Ainsi, au printemps 1802, une grande diversité règne, conforme à l’esprit de liberté exigé du public. Six établissements parisiens sont autorisés à émettre et escompter : la Banque de France, la Caisse d’escompte du commerce, le Comptoir commercial, la Banque territoriale, la Factorerie du commerce et la Caisse d’échange des monnaies. Le volume global d’émission des billets n’atteint pas les 70 millions, dont 45 néanmoins pour la seule Banque de France. Mais un scandale financier, dû à un directeur indélicat, secoue la Caisse d’escompte du commerce, qui décide alors Bonaparte à mettre en oeuvre la concentration à laquelle il aspirait, en fait, depuis le début. Le 4 avril 1803, un projet de loi est présenté au Corps législatif : « convaincu de la nécessité de restreindre à une seule banque la faculté d’émettre à Paris et de constituer ainsi un privilège, le gouvernement a dû choisir entre les banques existantes. La Banque de France a paru mériter la préférence ». Ce texte, qui autorise également une augmentation du capital de 30 à 45 millions de francs, est adopté le 14 avril 1803 (24 germinal an XI). Les billets des autres banques doivent être retirés de la circulation au profit exclusif de ceux de la Banque de France qui reçoit donc le privilège exclusif d’émission, mais seulement à Paris. De plus, bien qu’institut à statut privé, les fabricants de faux billets sont, dès le départ, assimilés à des faux monnayeurs, et donc susceptibles d’être condamnés de la peine de mort.

LA REPRISE EN MAIN
En 1806, Napoléon remplaça le Comité central par un gouverneur, entouré de deux sous-gouverneurs qui seront tous deux nommés par décret. Le premier gouverneur fut Emmanuel Crétet, comte de Champmol. Cette institution a donc pour caractéristique d’être détenue par des capitaux privés mais dirigée par des agents nommés par l’Etat. L’Empereur l’engage, de plus, à créer des comptoirs dans les départements. Elle devient donc peu à peu la Banque de la France. Et Napoléon de déclarer : « On doit se persuader que le gouvernement favorisera de tout son pouvoir la Banque de France, non pour faire un usage particulier du crédit qu’il pourrait obtenir, mais pour atteindre de grands résultats d’utilité générale dans la circulation et l’intérêt de l’argent ». Des comptoirs ouvrent à Lyon et Rouen le 24 juin 1808, et à Lille le 29 mai 1810. Ce sera tout, sous l’Empire.

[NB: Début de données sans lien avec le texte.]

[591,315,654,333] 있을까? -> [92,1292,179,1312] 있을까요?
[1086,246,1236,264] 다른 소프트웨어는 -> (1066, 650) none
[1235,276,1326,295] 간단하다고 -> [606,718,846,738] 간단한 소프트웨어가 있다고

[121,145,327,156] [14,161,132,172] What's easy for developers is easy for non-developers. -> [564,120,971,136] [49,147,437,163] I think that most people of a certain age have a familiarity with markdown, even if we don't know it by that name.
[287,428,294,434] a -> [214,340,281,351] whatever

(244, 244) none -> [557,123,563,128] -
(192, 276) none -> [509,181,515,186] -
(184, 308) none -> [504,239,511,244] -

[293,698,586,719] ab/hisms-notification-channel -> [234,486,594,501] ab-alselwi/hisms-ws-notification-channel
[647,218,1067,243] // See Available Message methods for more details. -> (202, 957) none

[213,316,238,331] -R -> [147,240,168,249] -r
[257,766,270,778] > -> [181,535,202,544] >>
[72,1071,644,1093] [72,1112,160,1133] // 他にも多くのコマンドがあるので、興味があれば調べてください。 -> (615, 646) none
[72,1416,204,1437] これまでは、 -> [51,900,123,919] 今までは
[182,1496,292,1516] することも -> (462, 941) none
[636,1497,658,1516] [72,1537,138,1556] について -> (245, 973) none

En 1806, le montant des billets en circulation atteint les 90 millions. Pour l’anecdote, Napoléon, qui engageait le public à faire confiance aux billets, ajoutait tout de même, en privé « pour ma part, je ne veux pas de papier-monnaie ». Ce qu’il confirme dans le « Mémorial de Sainte Hélène » en indiquant « avoir eu dans ses caves, aux Tuileries, jusqu’à 400 millions en or qui étaient tellement à lui qu’il n’en existait d’autres traces qu’un petit livret dans les mains de son trésorier particulier ». Faites ce que je dis… Ce n’est qu’en 1848 que la Banque de France voit son privilège d’émission étendu à l’ensemble du territoire métropolitain. Parallèlement, elle développa un réseau de comptoirs provinciaux. Elle survivra à tous les régimes, à toutes les révolutions (même à la Commune de Paris) et ses statuts ne seront modifiés qu’en 1936, par le Front populaire. Elle devient propriété de l’Etat en 1945.